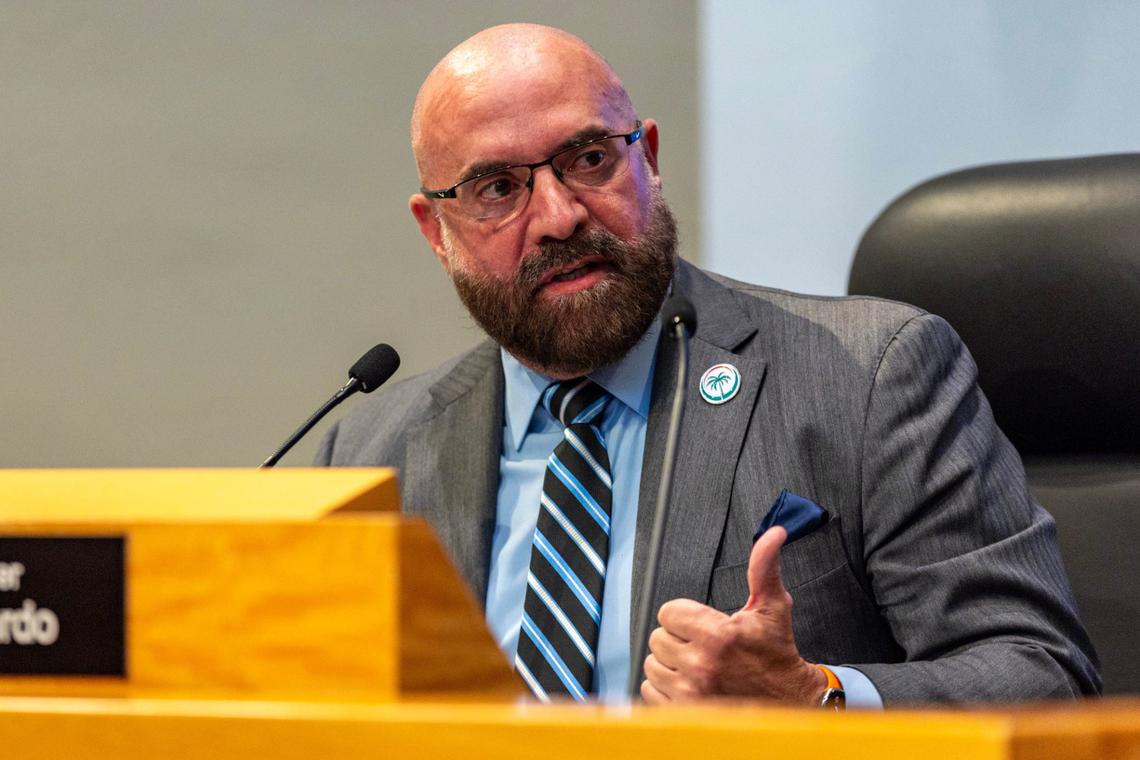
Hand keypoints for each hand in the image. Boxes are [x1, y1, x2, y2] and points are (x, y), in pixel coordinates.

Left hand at [640, 526, 826, 703]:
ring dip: (669, 663)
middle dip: (677, 638)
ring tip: (695, 664)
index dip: (684, 615)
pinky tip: (688, 683)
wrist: (787, 701)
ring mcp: (690, 693)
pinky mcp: (683, 713)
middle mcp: (700, 664)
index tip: (702, 624)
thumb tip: (773, 535)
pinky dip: (664, 688)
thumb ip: (763, 567)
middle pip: (657, 637)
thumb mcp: (772, 606)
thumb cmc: (776, 653)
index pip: (668, 612)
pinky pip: (650, 690)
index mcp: (717, 635)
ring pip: (652, 664)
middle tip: (701, 645)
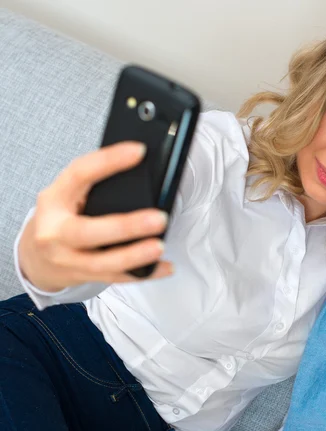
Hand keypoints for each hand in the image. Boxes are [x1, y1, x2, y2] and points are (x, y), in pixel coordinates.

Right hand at [18, 141, 173, 292]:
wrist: (36, 256)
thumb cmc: (61, 217)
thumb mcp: (67, 195)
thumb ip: (96, 185)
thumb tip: (145, 172)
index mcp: (53, 200)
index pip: (79, 174)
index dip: (108, 161)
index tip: (139, 151)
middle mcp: (54, 231)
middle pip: (87, 232)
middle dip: (125, 227)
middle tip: (159, 218)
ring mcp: (67, 259)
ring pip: (102, 263)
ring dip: (134, 256)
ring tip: (160, 246)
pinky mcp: (83, 276)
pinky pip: (116, 277)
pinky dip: (143, 273)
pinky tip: (165, 266)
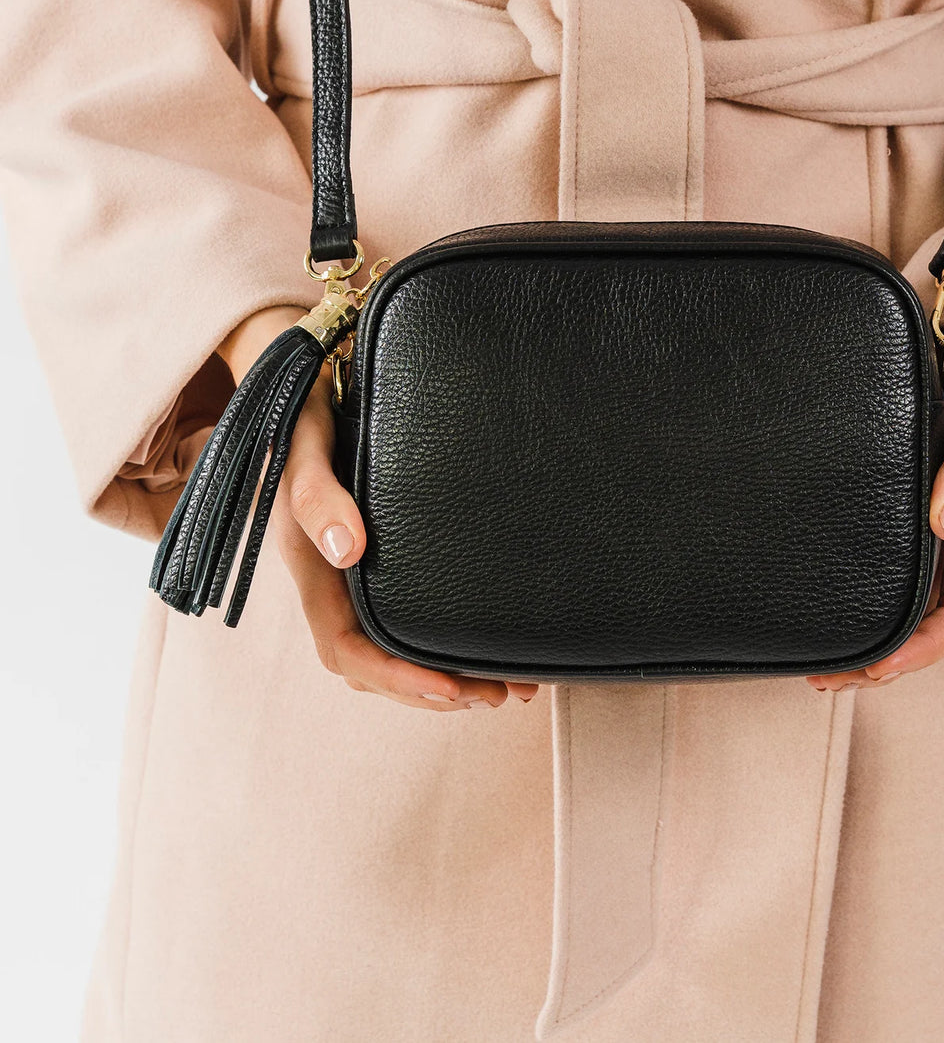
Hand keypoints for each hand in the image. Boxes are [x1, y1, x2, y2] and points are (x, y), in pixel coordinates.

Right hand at [217, 307, 538, 710]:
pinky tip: (484, 643)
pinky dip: (443, 643)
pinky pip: (404, 618)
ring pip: (392, 649)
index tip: (456, 691)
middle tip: (506, 694)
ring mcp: (353, 572)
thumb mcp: (306, 442)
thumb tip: (345, 548)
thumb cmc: (307, 409)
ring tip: (509, 685)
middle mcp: (332, 579)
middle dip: (437, 690)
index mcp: (311, 565)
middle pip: (376, 665)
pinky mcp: (377, 557)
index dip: (399, 679)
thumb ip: (316, 492)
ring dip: (446, 675)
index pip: (348, 649)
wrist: (309, 377)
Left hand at [807, 324, 943, 692]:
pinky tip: (839, 600)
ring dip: (877, 638)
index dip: (921, 650)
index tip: (872, 669)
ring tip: (822, 659)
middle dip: (886, 661)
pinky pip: (906, 569)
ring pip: (917, 602)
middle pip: (933, 623)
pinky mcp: (929, 505)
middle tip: (823, 678)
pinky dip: (875, 598)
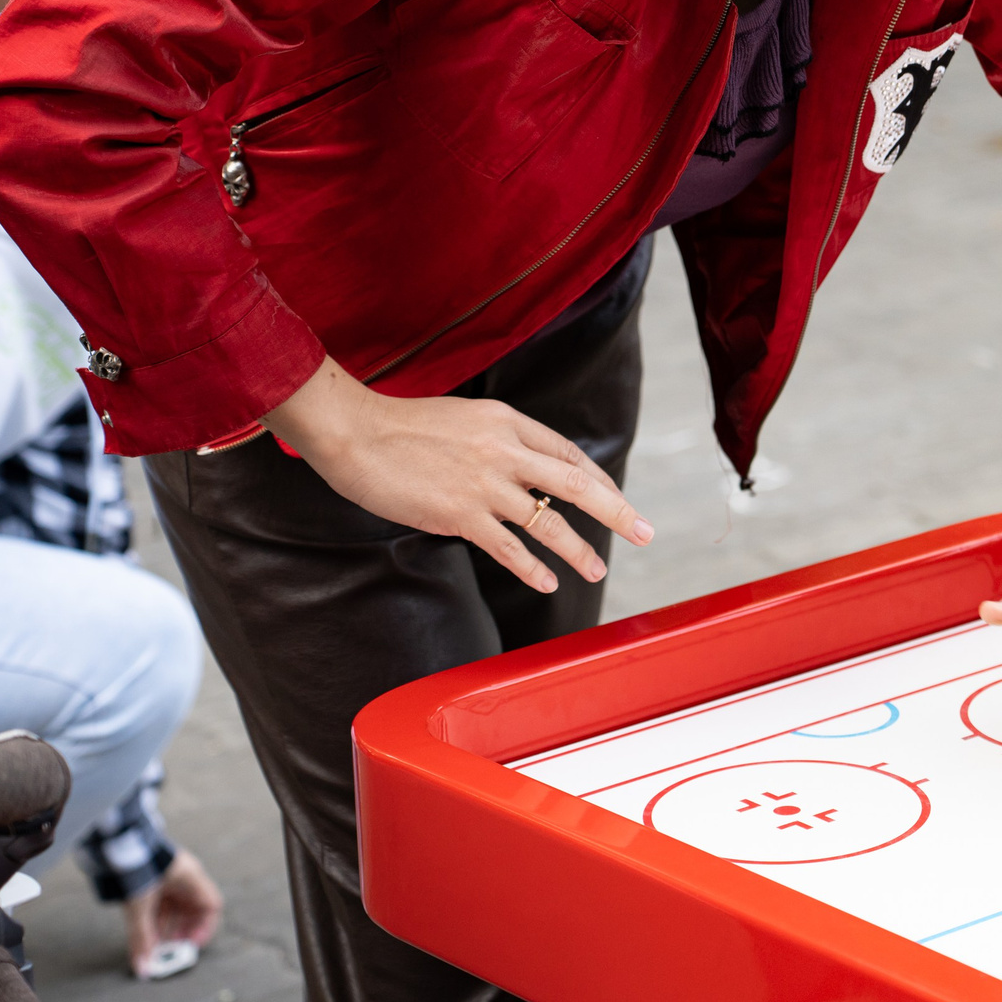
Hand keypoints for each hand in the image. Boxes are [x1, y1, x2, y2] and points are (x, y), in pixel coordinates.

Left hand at [127, 850, 223, 976]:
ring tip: (153, 947)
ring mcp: (168, 879)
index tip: (189, 946)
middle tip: (169, 951)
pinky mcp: (152, 881)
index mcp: (190, 878)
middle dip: (182, 933)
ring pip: (175, 910)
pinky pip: (161, 905)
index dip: (205, 928)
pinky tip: (145, 936)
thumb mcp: (139, 906)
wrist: (114, 843)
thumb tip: (144, 968)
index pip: (211, 905)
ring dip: (166, 930)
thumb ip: (142, 938)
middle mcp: (183, 878)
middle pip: (193, 911)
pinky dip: (155, 922)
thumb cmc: (134, 868)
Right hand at [263, 357, 652, 592]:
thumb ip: (495, 441)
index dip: (596, 478)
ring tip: (597, 570)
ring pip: (547, 520)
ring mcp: (484, 483)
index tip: (614, 498)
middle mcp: (504, 449)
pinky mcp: (459, 513)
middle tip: (645, 531)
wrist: (356, 432)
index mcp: (506, 421)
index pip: (566, 452)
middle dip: (616, 510)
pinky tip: (547, 582)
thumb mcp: (463, 419)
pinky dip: (531, 567)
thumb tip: (518, 470)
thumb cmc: (401, 426)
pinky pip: (507, 546)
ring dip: (578, 549)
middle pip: (575, 483)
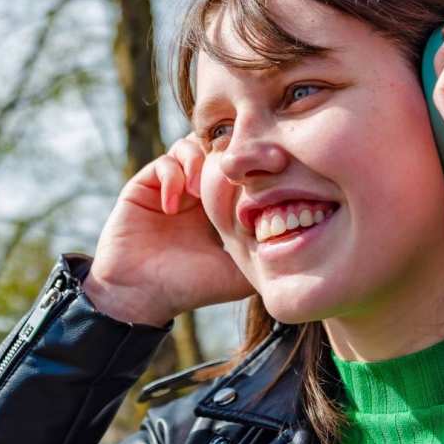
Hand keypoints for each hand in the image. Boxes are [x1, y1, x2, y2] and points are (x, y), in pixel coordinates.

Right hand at [84, 132, 255, 325]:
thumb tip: (302, 243)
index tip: (269, 169)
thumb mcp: (240, 272)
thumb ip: (266, 253)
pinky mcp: (145, 186)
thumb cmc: (192, 287)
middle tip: (240, 167)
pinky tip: (173, 205)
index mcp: (221, 204)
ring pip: (192, 146)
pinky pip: (164, 162)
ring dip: (198, 163)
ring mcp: (172, 186)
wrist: (141, 297)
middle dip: (229, 154)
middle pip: (218, 149)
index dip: (253, 164)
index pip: (241, 167)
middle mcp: (198, 191)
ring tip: (198, 190)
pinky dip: (172, 176)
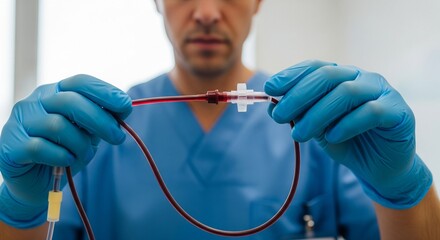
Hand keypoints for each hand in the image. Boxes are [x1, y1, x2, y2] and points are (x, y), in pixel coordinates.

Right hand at [0, 74, 131, 227]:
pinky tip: (65, 161)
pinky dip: (60, 157)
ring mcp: (20, 122)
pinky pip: (41, 147)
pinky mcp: (10, 145)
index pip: (80, 82)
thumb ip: (102, 118)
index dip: (105, 91)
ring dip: (80, 145)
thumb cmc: (65, 152)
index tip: (126, 105)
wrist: (37, 184)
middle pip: (71, 102)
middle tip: (117, 138)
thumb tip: (125, 106)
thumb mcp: (89, 133)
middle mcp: (35, 102)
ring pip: (58, 126)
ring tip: (82, 155)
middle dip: (100, 121)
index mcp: (56, 92)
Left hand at [264, 60, 431, 208]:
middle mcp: (362, 78)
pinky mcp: (398, 112)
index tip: (269, 88)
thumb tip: (271, 106)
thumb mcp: (316, 128)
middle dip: (298, 96)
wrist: (380, 168)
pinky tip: (332, 137)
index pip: (315, 67)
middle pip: (327, 76)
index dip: (291, 75)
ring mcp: (382, 92)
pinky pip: (370, 112)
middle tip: (278, 116)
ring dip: (316, 114)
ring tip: (298, 135)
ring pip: (346, 92)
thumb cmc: (346, 142)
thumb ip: (298, 115)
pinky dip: (346, 124)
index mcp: (342, 77)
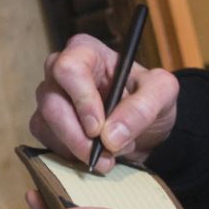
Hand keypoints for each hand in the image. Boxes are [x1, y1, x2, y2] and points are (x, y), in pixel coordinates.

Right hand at [29, 34, 178, 172]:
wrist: (143, 127)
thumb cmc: (150, 98)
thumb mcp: (163, 94)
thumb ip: (143, 108)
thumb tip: (110, 135)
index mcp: (87, 52)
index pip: (69, 69)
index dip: (82, 100)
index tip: (99, 128)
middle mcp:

→ What is needed:
Copy out, from the records above, every line that holds the string "wrist".

→ Result:
wrist: (787, 701)
wrist: (36, 256)
wrist: (309, 377)
wrist: (114, 843)
wrist: (356, 432)
wrist: (141, 297)
wrist: (37, 184)
wrist: (380, 168)
wrist: (143, 127)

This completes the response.